Regression is a data mining technique that is used to model the relationship between a dependent variable and some independent variables. This relationship is then used to predict future values of the independent variables.
In this blog, we will discuss Regression in Data Mining in detail. We will discuss the different types of Regression in Data Mining. We will also see some common applications of Regression. In the next section, we will discuss Regression in detail.
Regression in Data Mining
As already told in the previous section, Regression in Data mining is a technique to establish a relationship between a dependent variable and some independent variables. The dependent variable is also called the response variable, and the independent variable is also called the predictor variable. We will make use of these terms quite often in the upcoming sections.

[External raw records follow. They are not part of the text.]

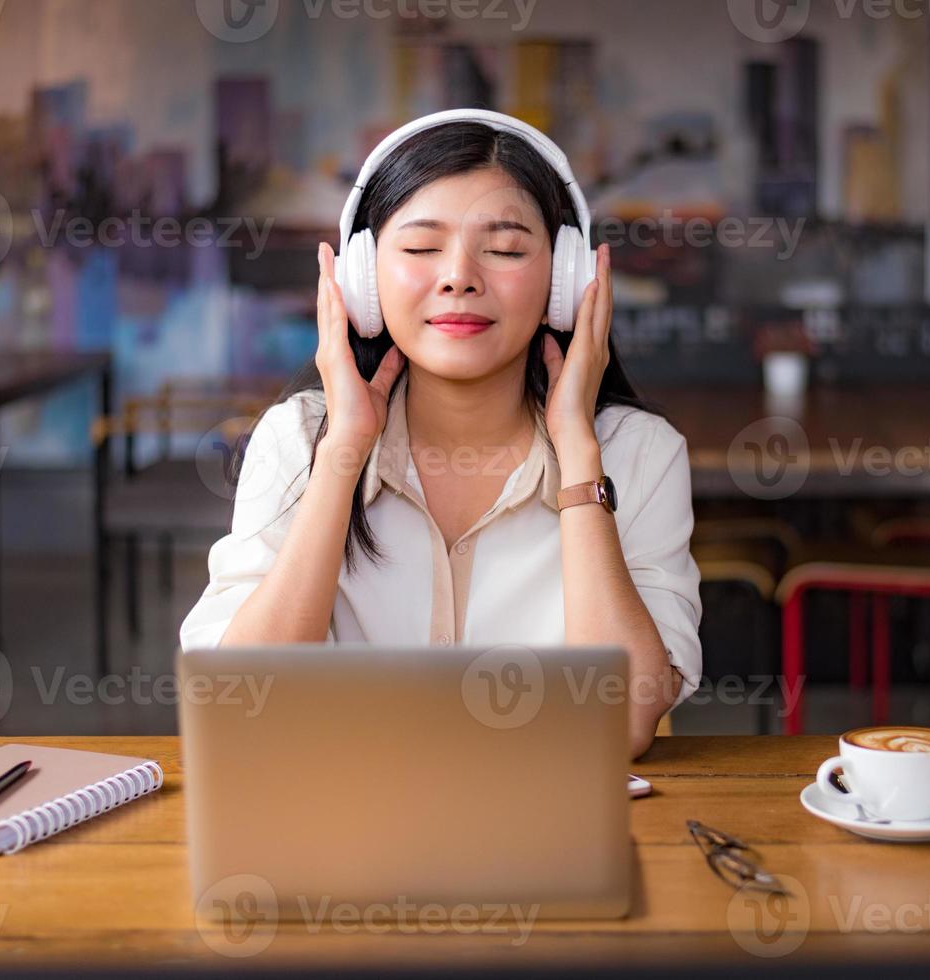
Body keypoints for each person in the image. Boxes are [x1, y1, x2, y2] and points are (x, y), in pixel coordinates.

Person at [180, 112, 701, 756]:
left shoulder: (638, 453)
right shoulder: (297, 441)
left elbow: (620, 725)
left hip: (544, 842)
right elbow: (244, 707)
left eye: (506, 249)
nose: (459, 277)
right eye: (422, 248)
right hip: (343, 839)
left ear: (565, 281)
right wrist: (342, 454)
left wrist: (576, 455)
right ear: (361, 279)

Let's try to understand it better with an example. Let's say the price of a car depends on its horsepower, number of seats and its top speed. In this example the car becomes the dependent variable whereas the horsepower, number of seats and the top speed are all independent variables. If we have a data record containing previous records of the price of cars with their features, we can build a regression model to predict the price of a car depending on its horsepower, number of seats and the top speed.
Types of Regression in Data Mining
Now that we know about Regression, let us see the various types of Regression in data mining. Although many regression models exist, some of the most common models are discussed below.
- Linear Regression
- Polynomial Regression
- Logistic Regression
- Ridge Regression
- Lasso Regression
Lets understand them in detail
1. Linear Regression
Linear Regression is the most basic type of Regression in data mining. This regression model assumes that the dependent variable has a linear relationship with the independent variables. Like any other regression model, linear Regression aims to find the best-fitting curve for predicting future values.

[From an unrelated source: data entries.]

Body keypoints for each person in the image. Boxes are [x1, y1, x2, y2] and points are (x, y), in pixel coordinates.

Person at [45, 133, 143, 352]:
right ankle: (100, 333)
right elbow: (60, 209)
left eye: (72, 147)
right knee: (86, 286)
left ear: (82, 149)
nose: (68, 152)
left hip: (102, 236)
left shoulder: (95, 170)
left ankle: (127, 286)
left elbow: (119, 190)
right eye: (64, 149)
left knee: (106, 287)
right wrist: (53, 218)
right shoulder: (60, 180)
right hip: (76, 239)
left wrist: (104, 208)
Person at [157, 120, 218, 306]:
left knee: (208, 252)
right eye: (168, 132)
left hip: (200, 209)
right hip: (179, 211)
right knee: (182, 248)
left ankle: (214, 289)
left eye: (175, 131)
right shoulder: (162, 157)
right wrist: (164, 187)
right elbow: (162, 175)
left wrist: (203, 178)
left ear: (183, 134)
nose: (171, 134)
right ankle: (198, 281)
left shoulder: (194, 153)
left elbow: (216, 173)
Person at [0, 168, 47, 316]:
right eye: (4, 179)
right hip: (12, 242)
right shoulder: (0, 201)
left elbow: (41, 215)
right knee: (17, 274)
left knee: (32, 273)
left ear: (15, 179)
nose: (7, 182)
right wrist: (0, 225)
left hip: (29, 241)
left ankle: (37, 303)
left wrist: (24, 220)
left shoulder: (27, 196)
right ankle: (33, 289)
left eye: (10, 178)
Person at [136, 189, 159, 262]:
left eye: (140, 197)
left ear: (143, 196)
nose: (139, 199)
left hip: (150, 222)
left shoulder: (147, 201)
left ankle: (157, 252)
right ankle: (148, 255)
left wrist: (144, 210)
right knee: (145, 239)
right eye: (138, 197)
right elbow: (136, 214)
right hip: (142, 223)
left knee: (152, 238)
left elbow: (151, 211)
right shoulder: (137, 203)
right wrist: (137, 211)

The general equation of a linear regression model is given by:
y = a1.x + a2 + e
In this equation, a1 is the slope, a2 is the intercept, and e is the error quantity. The slope indicates the rate of change of the dependent variable w.r.t the difference in the independent quantities. In contrast, the intercept indicates the value of the dependent variable when the independent variable is zero. The graph of a linear regression model looks like this.
2. Polynomial Regression
In polynomial Regression, the relation between the dependent and the independent variable is assumed as a polynomial of nth degree where n is in the range from [2, infinity].In real life, the relationship between variables is generally polynomial. Higher the degree of the polynomial, the more accurate it is.

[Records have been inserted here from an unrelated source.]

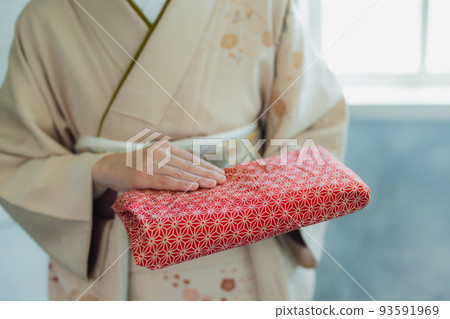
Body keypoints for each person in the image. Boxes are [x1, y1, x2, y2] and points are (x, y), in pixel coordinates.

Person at [0, 0, 347, 301]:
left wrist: (245, 192)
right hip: (118, 255)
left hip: (246, 248)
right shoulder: (45, 18)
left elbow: (316, 121)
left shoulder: (266, 5)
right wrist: (102, 169)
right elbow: (15, 159)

The general equation of polynomial Regression looks like this.
y = a0 + a1x + a2x^2 + a3x^3
This is a polynomial equation of 3rd degree. Here a0, a1, a2, and a3 are the coefficients. The sample graph of a polynomial regression is given below.
3. Logistic Regression
Logistic Regression is generally used when the dependent variable is binary (true or false) or multinomial (low, medium, high). Logistic Regression is a prediction-based technique to predict the probability of the dependent variable based on the values of the independent variable.
The following equation gives the equation of a logistic regression model.
y = 1/(1 + exp(-z))
In this equation, y is the probability of the dependent variable taking the particular value, and z is the combination of independent variables. The value of y lies between 0 and 1. The graph of logistic Regression looks like this.
4. Ridge Regression
Ridge regression is a technique that adds a penalty term to the ordinary least squares cost function. Ridge regression is used to tackle the issue of multicollinearity. Multicollinearity occurs when the independent variables themselves correlate them. By compensating the coefficients in Ridge regression, the effect of multicollinearity can be reduced and make the model more stable.
5. Lasso Regression
Like the Ridge regression, Lasso Regression also adds a penalty term to the ordinary least squares cost function. LASSO stands for Least Absolute Shrinkage and Selection Operator. As the definition suggests, we use Lasso regression to minimize the effects of the coefficient.
The significant difference between Lasso and Ridge regression is how much they can affect the coefficients. While Lasso Regression can effectively reduce the coefficients to zero, ridge regression cannot.